Young Entrepreneur Lemonade Stand

The Aha Moment that I’m sticking too!

Have you ever been someplace and all of sudden that light bulb goes – you know it – that ‘aha’ moment. When I was at Brendon Burchard’s Experts Academy last fall – I was working in a small group and explaining the youth entrepreneur camps I’m working on  by using the words, “it’s More Than a Lemonade Stand” and someone in our group said “that would be a great name”. I thought to myself, wow, she’s right – and the More Than a Lemonade Stand Youth Entrepreneur Camps and Training were born.  One thing that Brendon told us, that really stuck in my head, was to pick one thing and stick with it for two years.  I do have to say that was really good advice – I for one have no lack of ideas so it will definitely be a challenge- but I think what it does for me is help me stay focused on what my goal is. This has actually helped me move toward it faster than I ever imagined possible.
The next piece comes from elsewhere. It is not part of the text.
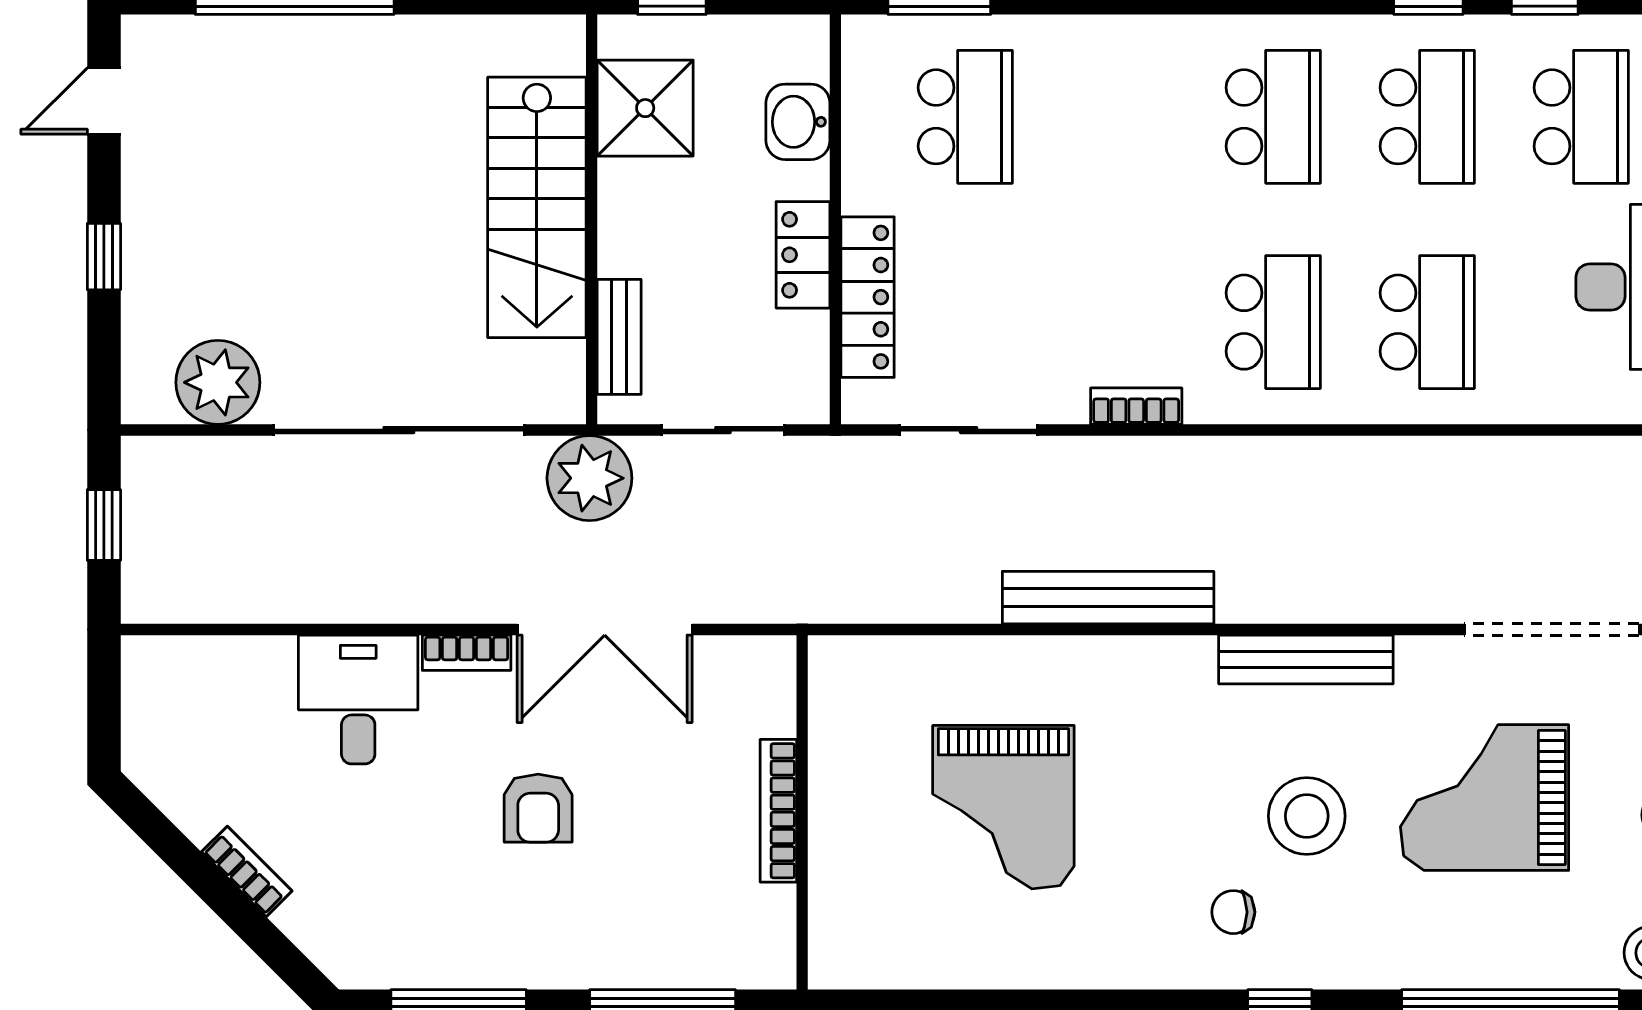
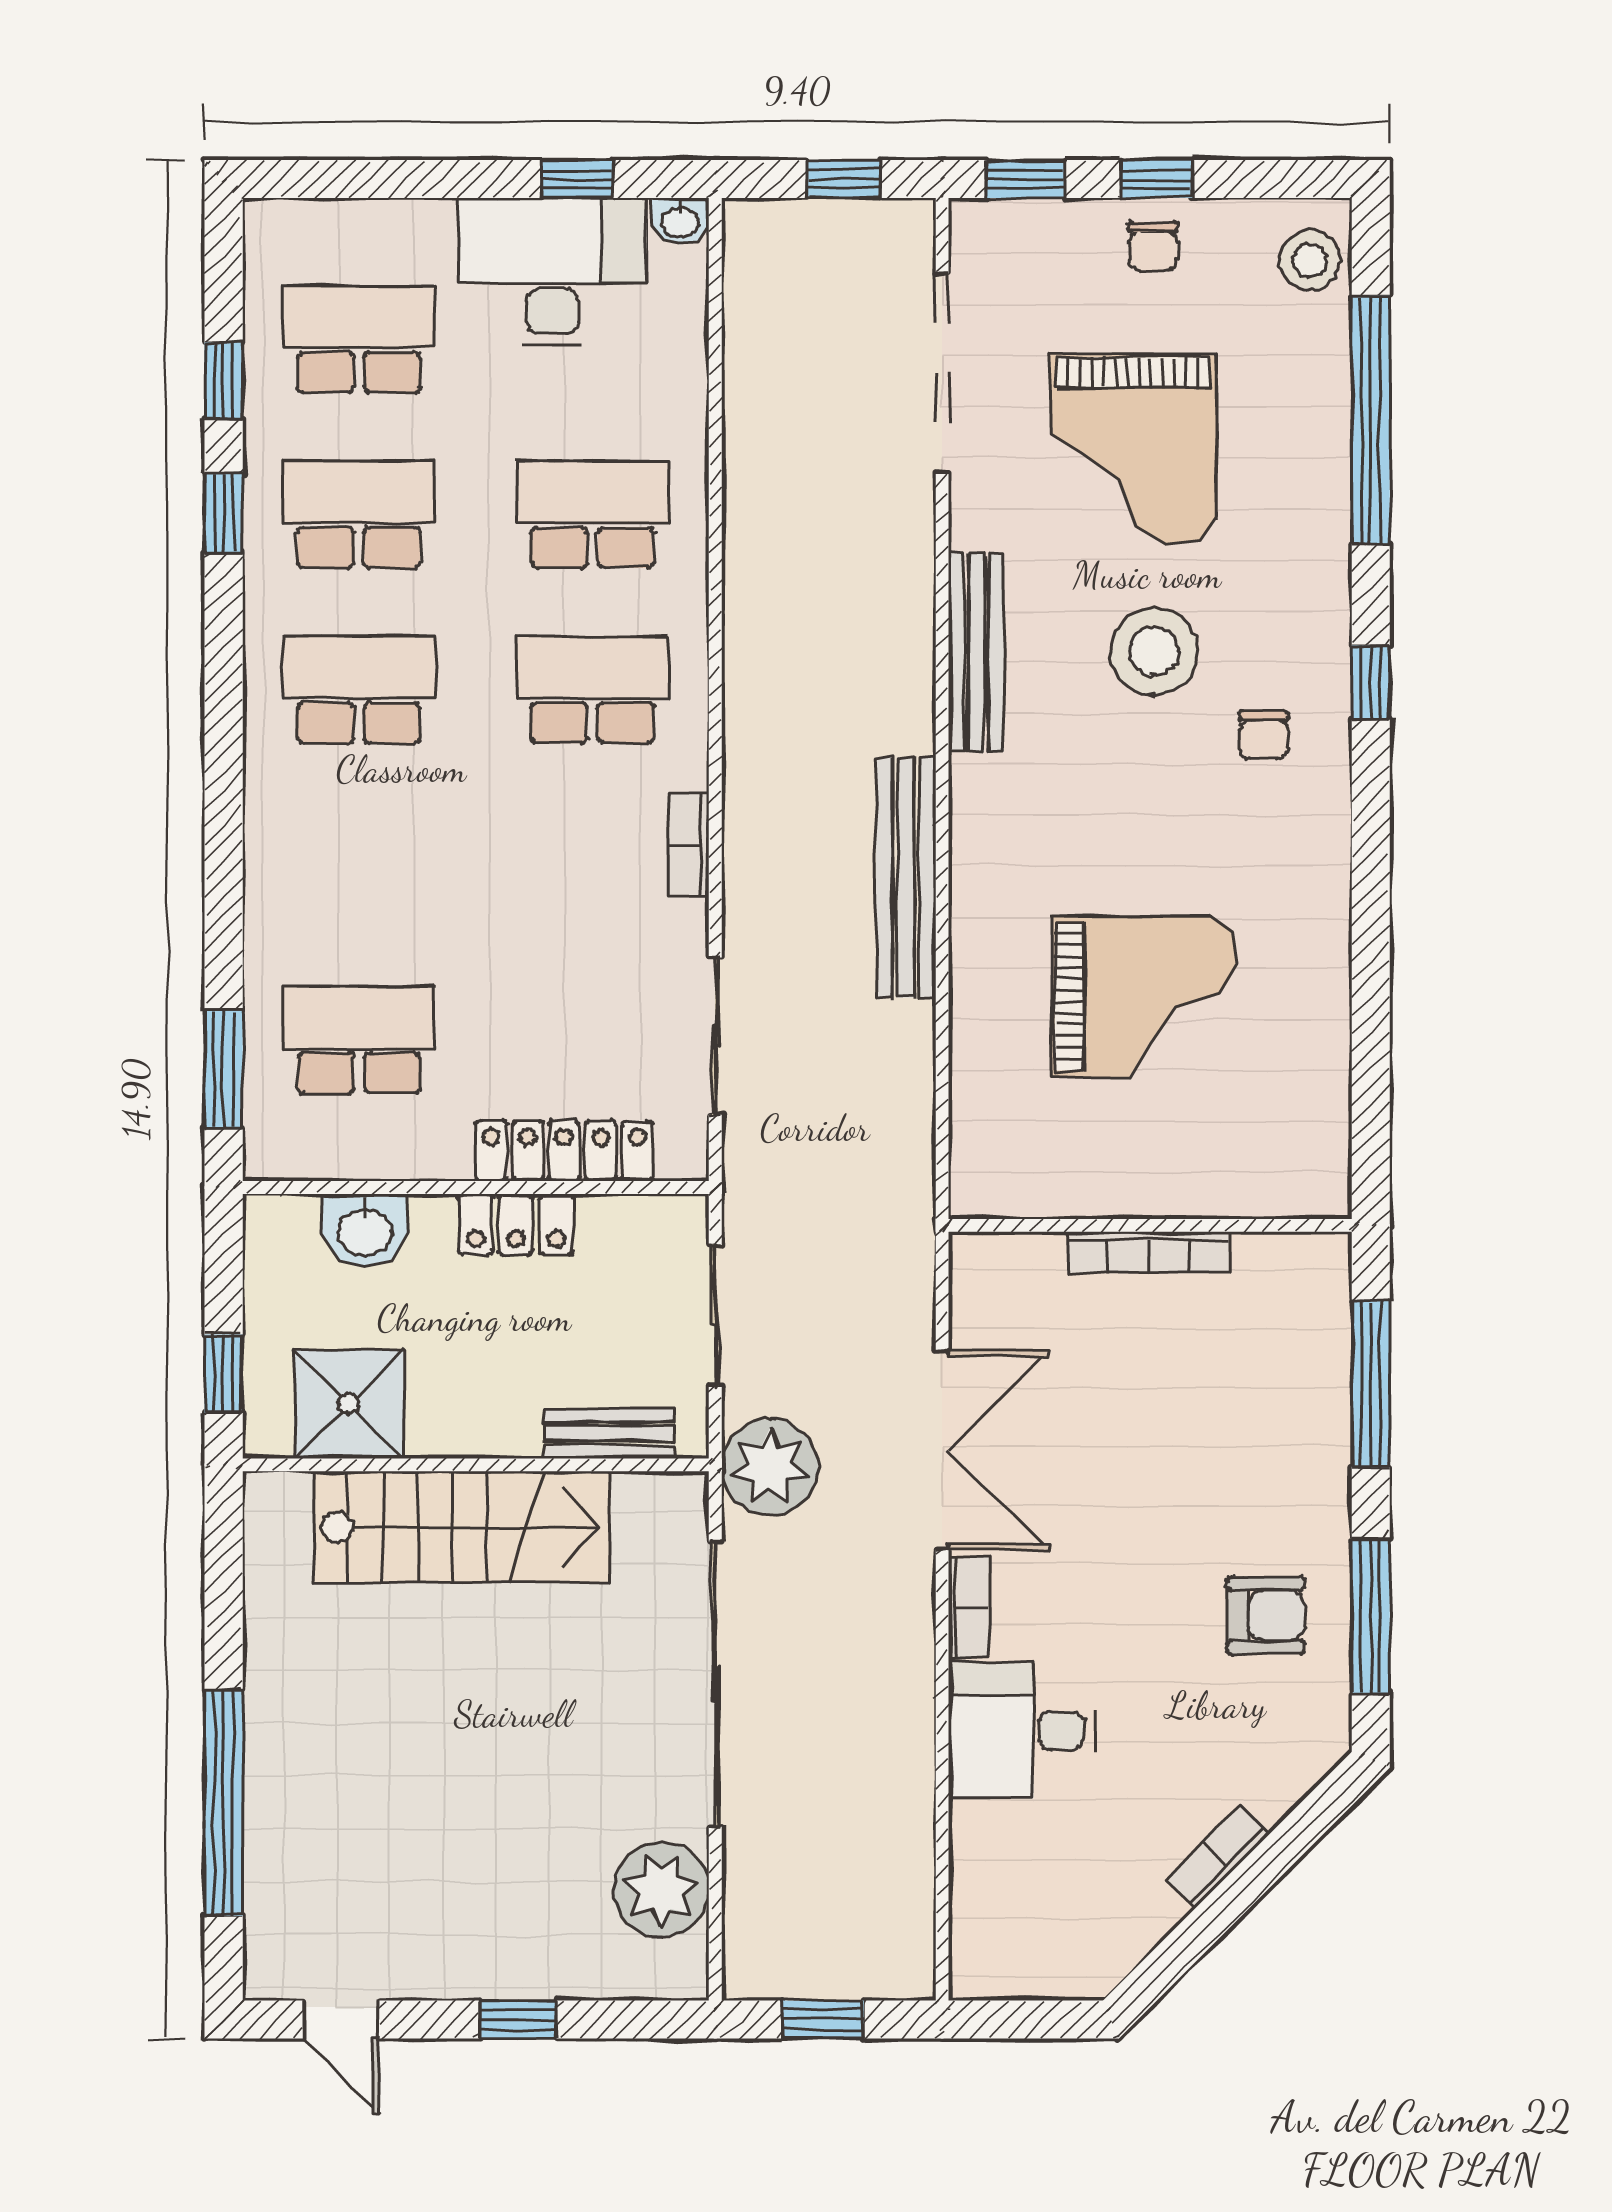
armchair: (538, 808) -> (1266, 1615), moved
Sometimes it feels like it’s moving a bit fast, I just signed my first book publishing agreement with Morgan James publishing and I am learning so much about the publishing industry, editing, and publicity all while writing my book (and working full-time so I can actually afford to do all of this)!  I’m so grateful that I’ve been fortunate to learn so much in a short time from experts in the industry and hope to continue on my journey in the next 2 years (and beyond).